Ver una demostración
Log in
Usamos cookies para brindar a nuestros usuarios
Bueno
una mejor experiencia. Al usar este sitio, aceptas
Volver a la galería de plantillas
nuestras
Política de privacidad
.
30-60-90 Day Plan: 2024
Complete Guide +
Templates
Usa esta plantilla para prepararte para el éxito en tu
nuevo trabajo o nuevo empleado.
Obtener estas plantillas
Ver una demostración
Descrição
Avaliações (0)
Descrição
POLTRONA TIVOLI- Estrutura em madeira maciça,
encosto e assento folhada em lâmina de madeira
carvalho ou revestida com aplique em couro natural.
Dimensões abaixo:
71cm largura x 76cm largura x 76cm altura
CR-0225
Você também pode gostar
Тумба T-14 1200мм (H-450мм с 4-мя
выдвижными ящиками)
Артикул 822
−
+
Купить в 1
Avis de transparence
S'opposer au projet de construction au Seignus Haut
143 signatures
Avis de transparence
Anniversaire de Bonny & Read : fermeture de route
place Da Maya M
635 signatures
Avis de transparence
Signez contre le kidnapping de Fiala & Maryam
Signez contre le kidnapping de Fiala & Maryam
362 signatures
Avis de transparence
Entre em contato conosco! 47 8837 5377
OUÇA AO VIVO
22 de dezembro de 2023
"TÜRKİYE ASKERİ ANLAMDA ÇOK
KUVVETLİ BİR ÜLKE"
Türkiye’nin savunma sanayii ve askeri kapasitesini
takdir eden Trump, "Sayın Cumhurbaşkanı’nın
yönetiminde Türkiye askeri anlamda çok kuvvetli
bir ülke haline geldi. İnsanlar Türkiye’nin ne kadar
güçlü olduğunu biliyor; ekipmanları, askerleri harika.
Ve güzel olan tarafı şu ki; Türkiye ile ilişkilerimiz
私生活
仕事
- - - - -
- [Required work] Each record above is to be written out again exactly.

- [Answer to this exercise]
Ver una demostración
Log in
Usamos cookies para brindar a nuestros usuarios
Bueno
una mejor experiencia. Al usar este sitio, aceptas
Volver a la galería de plantillas
nuestras
Política de privacidad
.
30-60-90 Day Plan: 2024
Complete Guide +
Templates
Usa esta plantilla para prepararte para el éxito en tu
nuevo trabajo o nuevo empleado.
Obtener estas plantillas
Ver una demostración
Descrição
Avaliações (0)
Descrição
POLTRONA TIVOLI- Estrutura em madeira maciça,
encosto e assento folhada em lâmina de madeira
carvalho ou revestida com aplique em couro natural.
Dimensões abaixo:
71cm largura x 76cm largura x 76cm altura
CR-0225
Você também pode gostar
Тумба T-14 1200мм (H-450мм с 4-мя
выдвижными ящиками)
Артикул 822
−
+
Купить в 1
Avis de transparence
S'opposer au projet de construction au Seignus Haut
143 signatures
Avis de transparence
Anniversaire de Bonny & Read : fermeture de route
place Da Maya M
635 signatures
Avis de transparence
Signez contre le kidnapping de Fiala & Maryam
Signez contre le kidnapping de Fiala & Maryam
362 signatures
Avis de transparence
Entre em contato conosco! 47 8837 5377
OUÇA AO VIVO
22 de dezembro de 2023
"TÜRKİYE ASKERİ ANLAMDA ÇOK
KUVVETLİ BİR ÜLKE"
Türkiye’nin savunma sanayii ve askeri kapasitesini
takdir eden Trump, "Sayın Cumhurbaşkanı’nın
yönetiminde Türkiye askeri anlamda çok kuvvetli
bir ülke haline geldi. İnsanlar Türkiye’nin ne kadar
güçlü olduğunu biliyor; ekipmanları, askerleri harika.
Ve güzel olan tarafı şu ki; Türkiye ile ilişkilerimiz
私生活
仕事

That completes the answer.